Matt Hannah – Dreamland


Matt Hannah’s first album Let the Lonely Fade received a lot of much deserved praise upon release, but his new album Dreamland outstrips that 2014 effort while still remaining part and parcel of the same artistic vision. Hannah has written and recorded ten songs diving deep into a highly individualized experience and a number of able musicians assist him in realizing the potential of this collection. The Michigan native and Minneapolis based singer/songwriter stands out in a crowded field of would be songsmiths for his distinctive musical vocabulary and songwriting that is, invariably, one half spectacular updating of traditional musical values and the other half intimate performed poetry. His vocal delivery will remind many genre devotees of the weathered tone adopted by singers like James McMurtry and Townes Van Zandt, but Matt Hannah’s singing isn’t imitative. It exists within a long tradition and Dreamland illustrates how he occupies his own particular niche.

It’s always a sign of immense confidence when a performer opens their album with the title song. The slot is key on any release – in some senses, it defines everything around it and serves as a sort of lodestar shining its light across the work’s expanse. “Dreamland” is no different. It provides a critical reference point for anyone who decides to go further and examines the album’s biggest themes with easy, but well selected, language. The album’s second track “Broken Hearts & Broken Bones” has forceful acoustic guitar playing at its foundation, but there are recurring blasts of electric guitar dropped in throughout the duration of the track. These touches add some much needed sonic theatrics to an otherwise solid song and Hannah’s voice doesn’t sound at all out of place juxtaposed against those moments. The lyrics also have a slightly hard-bitten quality they share with few of Hannah’s other musings on the album. A gossamer thin layer of keyboards brings some discreet color to “Banks of the Mississippi” and there’s some ghostly percussion laying down a rhythm, but the song is largely dominated by Hannah’s carefully handled acoustic guitar and attentive vocals.

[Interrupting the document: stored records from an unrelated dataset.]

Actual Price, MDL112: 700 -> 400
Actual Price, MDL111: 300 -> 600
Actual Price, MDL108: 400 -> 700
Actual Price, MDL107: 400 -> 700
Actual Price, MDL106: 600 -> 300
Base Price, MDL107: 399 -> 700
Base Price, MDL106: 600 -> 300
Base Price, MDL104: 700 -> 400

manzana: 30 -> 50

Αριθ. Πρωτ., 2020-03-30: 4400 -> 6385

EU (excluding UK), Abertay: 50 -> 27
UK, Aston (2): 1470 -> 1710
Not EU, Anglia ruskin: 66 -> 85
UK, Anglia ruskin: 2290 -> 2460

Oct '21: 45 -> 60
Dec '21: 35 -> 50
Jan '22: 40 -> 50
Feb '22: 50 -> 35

There’s a nice bounce to “Set Free” further accentuated by a sharply phrased electric guitar line, but it’s how Hannah’s laconic vocals play off against the accompaniment that gives this song much of its musical character. The lyrics utilize some familiar tropes in a way that other songs on Dreamland do not, but Hannah’s singing makes a big difference in how those lines come off. An understated, chiming melody carries much of “The Night Is My Home”, but the evocative detail in the lyrics and Hannah’s hard won delivery are the song’s marquee elements. The percussion and electric guitar parts adorning “Different Kind of Light” help make it a different kind of song from the rest of the pack and he varies his vocal delivery accordingly depending on the band around hm. Dreamland is some heady fare, but Matt Hannah keeps it accessible throughout and distinguishes the songwriting with the same impressive intelligence that helped Let the Lonely Fade stand out from the pack.